Pull out each line of the records that contains the word "rasant".

Listed records
+++

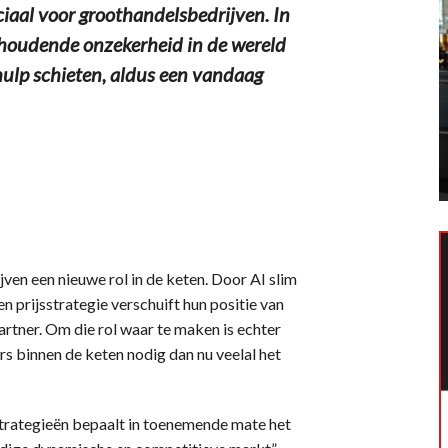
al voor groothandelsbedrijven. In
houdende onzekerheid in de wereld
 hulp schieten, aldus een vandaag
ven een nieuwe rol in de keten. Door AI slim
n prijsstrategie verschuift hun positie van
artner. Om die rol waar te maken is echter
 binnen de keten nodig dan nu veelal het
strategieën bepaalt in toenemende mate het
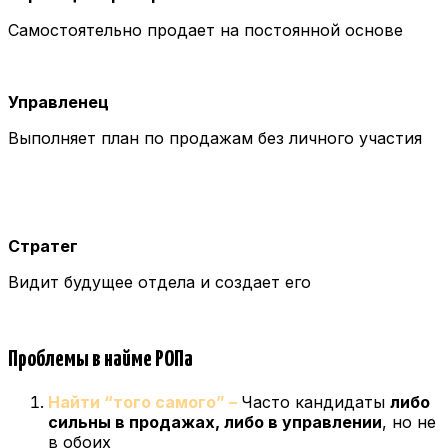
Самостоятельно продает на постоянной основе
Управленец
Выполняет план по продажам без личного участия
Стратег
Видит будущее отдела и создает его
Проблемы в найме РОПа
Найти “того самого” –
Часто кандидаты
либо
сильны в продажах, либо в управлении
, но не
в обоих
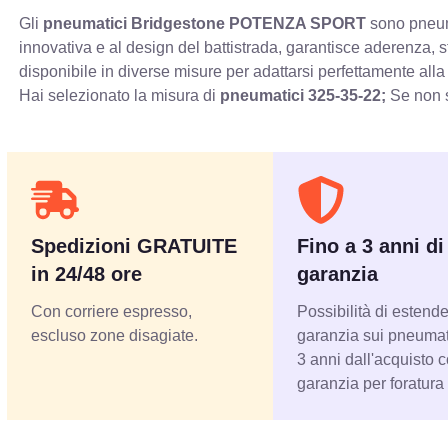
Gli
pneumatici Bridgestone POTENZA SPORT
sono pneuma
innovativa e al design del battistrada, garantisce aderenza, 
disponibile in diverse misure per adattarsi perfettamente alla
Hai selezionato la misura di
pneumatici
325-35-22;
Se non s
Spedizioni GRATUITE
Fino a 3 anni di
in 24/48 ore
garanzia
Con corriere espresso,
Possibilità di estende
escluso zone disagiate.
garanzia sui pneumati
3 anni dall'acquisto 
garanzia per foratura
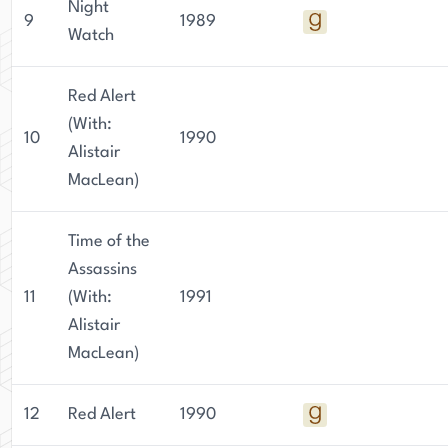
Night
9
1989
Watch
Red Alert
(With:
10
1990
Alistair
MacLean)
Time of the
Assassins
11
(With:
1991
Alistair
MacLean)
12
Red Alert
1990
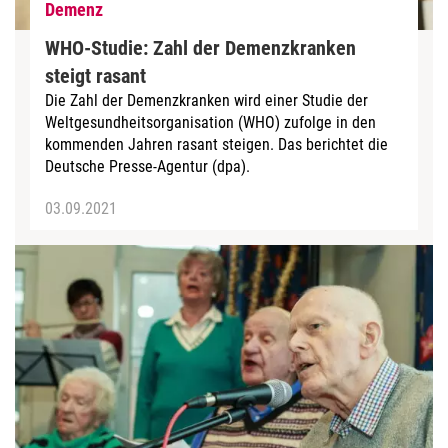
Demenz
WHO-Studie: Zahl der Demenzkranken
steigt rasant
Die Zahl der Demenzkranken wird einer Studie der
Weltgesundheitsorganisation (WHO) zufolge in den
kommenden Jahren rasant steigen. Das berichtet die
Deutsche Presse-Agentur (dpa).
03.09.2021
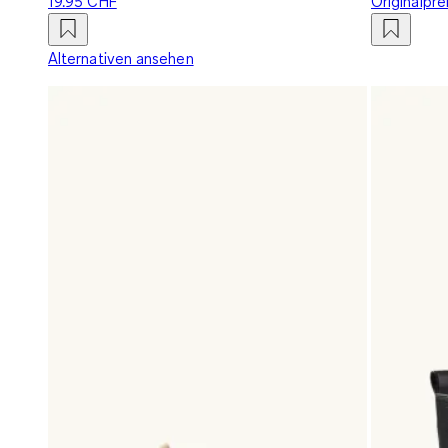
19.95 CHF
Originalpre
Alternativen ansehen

+++

Task answer
steigt rasant
kommenden Jahren rasant steigen. Das berichtet die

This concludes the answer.